A federal judge has halted the Trump administration's practice of making immigration arrests in Washington, DC, without a warrant or clear proof that a person is likely to flee. The preliminary injunction, issued by US District Judge Beryl Howell, was granted after a lawsuit filed by the American Civil Liberties Union and other civil rights groups, per Fox News and the AP. The judge found that immigration authorities were likely violating the law by carrying out warrantless arrests without properly assessing whether a person was a flight risk.
Howell's order states that immigration agents must now document and justify, in detail, any decision to arrest someone without a warrant in the nation's capital. This documentation must also be shared with the plaintiffs' attorneys. The ruling aligns with similar court decisions in Colorado and California, also driven by ACLU lawsuits, which have challenged the federal government's approach to immigration enforcement, per Fox. Plaintiffs in the DC case said federal officers were targeting neighborhoods with large Latino immigrant populations and arresting people without proper legal justification.

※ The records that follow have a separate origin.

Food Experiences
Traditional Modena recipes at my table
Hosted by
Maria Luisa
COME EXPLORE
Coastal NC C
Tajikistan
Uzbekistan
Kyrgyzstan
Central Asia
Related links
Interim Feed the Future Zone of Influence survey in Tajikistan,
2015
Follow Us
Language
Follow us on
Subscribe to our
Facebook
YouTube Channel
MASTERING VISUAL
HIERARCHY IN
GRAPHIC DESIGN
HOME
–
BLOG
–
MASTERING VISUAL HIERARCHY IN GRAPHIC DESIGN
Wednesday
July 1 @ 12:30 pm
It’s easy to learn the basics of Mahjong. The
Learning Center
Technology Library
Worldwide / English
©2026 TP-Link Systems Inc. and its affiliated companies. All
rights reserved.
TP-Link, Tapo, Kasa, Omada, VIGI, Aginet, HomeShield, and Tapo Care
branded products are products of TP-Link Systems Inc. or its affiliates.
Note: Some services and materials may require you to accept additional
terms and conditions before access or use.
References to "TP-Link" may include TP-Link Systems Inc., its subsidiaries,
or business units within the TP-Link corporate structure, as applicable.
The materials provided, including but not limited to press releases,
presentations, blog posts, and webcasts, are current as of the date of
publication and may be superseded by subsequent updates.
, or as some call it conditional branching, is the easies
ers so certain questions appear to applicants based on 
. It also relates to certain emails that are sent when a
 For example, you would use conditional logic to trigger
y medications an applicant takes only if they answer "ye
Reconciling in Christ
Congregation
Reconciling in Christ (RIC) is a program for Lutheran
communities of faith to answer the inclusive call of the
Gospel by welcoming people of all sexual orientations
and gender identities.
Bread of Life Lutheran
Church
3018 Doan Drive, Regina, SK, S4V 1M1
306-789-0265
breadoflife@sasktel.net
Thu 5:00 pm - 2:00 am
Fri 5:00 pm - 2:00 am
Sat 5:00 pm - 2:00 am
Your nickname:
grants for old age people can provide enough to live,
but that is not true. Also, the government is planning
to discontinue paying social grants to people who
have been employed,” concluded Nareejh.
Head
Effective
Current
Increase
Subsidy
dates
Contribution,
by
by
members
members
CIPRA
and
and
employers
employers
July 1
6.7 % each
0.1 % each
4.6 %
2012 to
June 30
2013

They submitted sworn statements from individuals arrested without warrants or flight-risk assessments and cited public comments by officials as evidence that the required standards weren't being adhered to. In her 88-page ruling, the judge noted her concerns that high-ranking officials such as Trump adviser Stephen Miller and Border Patrol honcho Greg Bovino have said things that seem to encourage arrests without probable cause, including telling agents to "push the envelope," per the New York Times. The Trump administration, for its part, denied having any policy that allowed for such arrests, per Fox.